→ **Problem details**
Where the line containing "4: (783, 190, 2.24)" appears, end your copy; everything from the first line of the records below up to and including it must be reproduced exactly.
*** Input material ***
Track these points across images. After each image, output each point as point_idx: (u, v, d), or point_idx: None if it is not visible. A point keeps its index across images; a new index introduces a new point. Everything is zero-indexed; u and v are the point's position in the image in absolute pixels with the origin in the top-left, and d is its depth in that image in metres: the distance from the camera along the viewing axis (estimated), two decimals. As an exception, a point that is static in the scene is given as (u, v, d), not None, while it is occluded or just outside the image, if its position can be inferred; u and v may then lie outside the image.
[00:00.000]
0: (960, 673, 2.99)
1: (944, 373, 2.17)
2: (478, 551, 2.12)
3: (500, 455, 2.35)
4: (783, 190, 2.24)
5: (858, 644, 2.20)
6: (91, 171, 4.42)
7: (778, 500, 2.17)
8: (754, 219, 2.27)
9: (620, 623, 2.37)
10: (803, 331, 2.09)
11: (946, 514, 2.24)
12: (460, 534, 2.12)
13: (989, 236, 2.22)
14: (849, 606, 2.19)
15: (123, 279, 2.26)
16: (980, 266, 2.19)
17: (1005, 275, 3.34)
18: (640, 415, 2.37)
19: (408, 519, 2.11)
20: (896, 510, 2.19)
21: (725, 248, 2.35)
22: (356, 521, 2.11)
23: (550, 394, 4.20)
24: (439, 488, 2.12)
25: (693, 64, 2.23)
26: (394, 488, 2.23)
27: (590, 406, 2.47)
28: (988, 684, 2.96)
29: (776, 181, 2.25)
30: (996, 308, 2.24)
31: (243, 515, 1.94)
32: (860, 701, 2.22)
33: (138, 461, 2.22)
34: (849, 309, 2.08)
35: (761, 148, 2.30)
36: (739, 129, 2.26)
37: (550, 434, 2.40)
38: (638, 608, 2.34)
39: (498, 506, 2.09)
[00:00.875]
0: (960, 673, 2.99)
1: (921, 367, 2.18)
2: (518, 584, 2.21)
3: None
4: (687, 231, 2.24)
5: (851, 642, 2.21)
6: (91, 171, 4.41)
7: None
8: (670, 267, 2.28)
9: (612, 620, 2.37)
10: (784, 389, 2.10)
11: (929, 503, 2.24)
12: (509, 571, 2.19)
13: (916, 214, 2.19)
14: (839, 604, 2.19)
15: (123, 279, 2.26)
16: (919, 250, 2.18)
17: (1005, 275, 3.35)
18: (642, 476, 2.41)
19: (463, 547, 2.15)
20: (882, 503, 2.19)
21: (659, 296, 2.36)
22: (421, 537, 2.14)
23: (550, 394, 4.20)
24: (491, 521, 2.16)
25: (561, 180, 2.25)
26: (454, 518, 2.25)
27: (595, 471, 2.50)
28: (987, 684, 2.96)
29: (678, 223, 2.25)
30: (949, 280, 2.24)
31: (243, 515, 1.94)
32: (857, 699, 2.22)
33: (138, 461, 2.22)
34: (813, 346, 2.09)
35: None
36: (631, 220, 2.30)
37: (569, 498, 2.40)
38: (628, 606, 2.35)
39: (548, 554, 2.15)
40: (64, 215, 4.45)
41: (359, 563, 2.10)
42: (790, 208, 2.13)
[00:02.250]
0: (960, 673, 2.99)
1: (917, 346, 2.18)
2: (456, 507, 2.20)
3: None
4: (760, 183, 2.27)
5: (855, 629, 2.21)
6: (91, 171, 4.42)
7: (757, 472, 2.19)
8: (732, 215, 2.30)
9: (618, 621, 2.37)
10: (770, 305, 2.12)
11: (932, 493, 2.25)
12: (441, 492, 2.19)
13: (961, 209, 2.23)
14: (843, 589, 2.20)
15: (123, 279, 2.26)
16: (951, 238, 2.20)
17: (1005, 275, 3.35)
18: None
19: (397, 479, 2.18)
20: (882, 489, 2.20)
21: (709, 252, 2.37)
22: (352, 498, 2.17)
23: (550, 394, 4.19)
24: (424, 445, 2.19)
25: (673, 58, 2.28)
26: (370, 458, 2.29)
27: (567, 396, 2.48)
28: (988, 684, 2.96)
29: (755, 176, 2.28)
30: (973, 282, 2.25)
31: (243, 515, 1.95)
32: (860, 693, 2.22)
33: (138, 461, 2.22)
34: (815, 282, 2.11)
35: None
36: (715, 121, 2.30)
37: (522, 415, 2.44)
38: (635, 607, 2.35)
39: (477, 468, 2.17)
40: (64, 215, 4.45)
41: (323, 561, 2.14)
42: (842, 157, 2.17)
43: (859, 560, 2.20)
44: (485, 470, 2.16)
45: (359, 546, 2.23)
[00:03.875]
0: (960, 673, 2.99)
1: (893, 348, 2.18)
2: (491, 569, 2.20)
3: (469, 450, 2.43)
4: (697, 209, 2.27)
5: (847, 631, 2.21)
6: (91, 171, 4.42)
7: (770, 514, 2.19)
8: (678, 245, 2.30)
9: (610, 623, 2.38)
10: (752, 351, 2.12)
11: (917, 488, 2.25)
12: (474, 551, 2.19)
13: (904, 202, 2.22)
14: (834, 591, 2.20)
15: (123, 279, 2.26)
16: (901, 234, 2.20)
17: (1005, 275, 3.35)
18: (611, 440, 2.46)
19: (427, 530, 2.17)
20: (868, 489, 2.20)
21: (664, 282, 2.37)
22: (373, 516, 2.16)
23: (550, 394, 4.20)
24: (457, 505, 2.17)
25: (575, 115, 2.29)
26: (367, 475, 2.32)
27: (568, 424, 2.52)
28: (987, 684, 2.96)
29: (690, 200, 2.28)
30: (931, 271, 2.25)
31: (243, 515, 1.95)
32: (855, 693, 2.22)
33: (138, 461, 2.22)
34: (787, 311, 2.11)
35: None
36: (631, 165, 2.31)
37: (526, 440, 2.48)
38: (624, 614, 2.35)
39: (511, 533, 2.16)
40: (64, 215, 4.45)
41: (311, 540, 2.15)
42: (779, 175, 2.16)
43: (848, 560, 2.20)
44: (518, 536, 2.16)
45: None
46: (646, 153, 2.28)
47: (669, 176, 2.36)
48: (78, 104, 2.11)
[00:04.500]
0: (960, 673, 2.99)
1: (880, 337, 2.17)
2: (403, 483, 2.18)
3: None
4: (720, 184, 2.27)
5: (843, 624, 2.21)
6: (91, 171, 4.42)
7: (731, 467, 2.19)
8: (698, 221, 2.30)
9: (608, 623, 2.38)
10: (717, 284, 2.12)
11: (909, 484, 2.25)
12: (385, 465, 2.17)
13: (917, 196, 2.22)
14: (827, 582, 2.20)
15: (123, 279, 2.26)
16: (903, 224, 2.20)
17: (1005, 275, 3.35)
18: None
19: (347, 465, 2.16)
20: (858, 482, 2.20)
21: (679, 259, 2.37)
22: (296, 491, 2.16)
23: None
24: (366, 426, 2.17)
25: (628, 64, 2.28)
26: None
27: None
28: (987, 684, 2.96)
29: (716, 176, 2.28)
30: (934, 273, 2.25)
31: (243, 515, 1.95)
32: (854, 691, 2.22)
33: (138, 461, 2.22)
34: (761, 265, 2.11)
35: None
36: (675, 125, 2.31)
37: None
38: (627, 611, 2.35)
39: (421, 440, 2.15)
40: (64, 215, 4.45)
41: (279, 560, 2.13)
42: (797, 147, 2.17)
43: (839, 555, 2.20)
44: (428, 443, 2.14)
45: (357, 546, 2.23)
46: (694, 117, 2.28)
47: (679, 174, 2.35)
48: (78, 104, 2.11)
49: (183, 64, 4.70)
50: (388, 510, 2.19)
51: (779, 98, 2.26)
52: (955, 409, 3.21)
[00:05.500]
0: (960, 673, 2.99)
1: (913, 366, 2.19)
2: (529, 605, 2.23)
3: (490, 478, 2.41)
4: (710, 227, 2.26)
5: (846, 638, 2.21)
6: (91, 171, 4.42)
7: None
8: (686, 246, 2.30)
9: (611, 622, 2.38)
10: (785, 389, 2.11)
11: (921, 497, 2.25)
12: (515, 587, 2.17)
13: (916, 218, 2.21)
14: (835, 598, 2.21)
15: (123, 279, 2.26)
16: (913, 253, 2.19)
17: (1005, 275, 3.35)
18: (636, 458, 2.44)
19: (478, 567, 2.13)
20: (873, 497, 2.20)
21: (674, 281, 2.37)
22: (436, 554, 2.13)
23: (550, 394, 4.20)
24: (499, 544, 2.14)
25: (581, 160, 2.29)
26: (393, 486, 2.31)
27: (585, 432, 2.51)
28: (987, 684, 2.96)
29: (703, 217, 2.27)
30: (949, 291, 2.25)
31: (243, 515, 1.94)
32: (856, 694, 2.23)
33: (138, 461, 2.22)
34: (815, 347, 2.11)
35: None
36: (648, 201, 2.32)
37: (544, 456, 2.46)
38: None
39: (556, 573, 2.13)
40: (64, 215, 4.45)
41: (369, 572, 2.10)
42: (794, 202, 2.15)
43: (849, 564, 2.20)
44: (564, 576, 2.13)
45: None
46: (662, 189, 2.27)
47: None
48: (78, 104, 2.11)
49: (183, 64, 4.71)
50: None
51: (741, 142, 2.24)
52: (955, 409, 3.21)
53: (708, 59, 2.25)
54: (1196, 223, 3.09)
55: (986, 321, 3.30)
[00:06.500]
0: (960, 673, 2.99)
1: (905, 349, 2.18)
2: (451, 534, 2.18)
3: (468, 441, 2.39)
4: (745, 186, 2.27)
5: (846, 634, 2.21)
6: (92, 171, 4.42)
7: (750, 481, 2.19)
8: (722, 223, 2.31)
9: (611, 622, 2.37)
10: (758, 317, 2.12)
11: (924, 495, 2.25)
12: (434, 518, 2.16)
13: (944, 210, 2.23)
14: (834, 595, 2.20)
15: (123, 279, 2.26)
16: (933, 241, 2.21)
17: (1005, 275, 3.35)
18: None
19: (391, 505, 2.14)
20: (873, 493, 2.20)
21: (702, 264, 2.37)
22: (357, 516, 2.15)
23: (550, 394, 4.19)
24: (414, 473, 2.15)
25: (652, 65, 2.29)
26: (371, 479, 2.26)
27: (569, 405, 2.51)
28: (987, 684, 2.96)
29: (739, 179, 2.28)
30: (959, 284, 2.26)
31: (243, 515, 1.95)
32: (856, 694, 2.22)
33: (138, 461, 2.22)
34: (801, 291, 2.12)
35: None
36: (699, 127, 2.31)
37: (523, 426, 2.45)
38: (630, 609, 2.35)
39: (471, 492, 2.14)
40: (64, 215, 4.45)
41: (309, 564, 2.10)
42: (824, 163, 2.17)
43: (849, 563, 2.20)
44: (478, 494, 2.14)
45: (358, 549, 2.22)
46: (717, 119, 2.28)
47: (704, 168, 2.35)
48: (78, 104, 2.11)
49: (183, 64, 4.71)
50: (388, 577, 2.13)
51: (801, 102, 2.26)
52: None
*** End of Input material ***
→ **Solved problem**
Track these points across images. After each image, output each point as point_idx: (u, v, d), or point_idx: None if it is not visible. A point keeps its index across images; a new index introduces a new point. Everything is zero-indexed; u and v are the point's position in the image in absolute pixels with the origin in the top-left, and d is its depth in that image in metres: the distance from the camera along the viewing axis (estimated), two decimals. As an exception, a point that is static in the scene is given as (u, v, d), not None, while it is occluded or just outside the image, if its position can be inferred; u and v may then lie outside the image.
[00:00.000]
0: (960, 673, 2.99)
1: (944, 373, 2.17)
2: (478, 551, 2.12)
3: (500, 455, 2.35)
4: (783, 190, 2.24)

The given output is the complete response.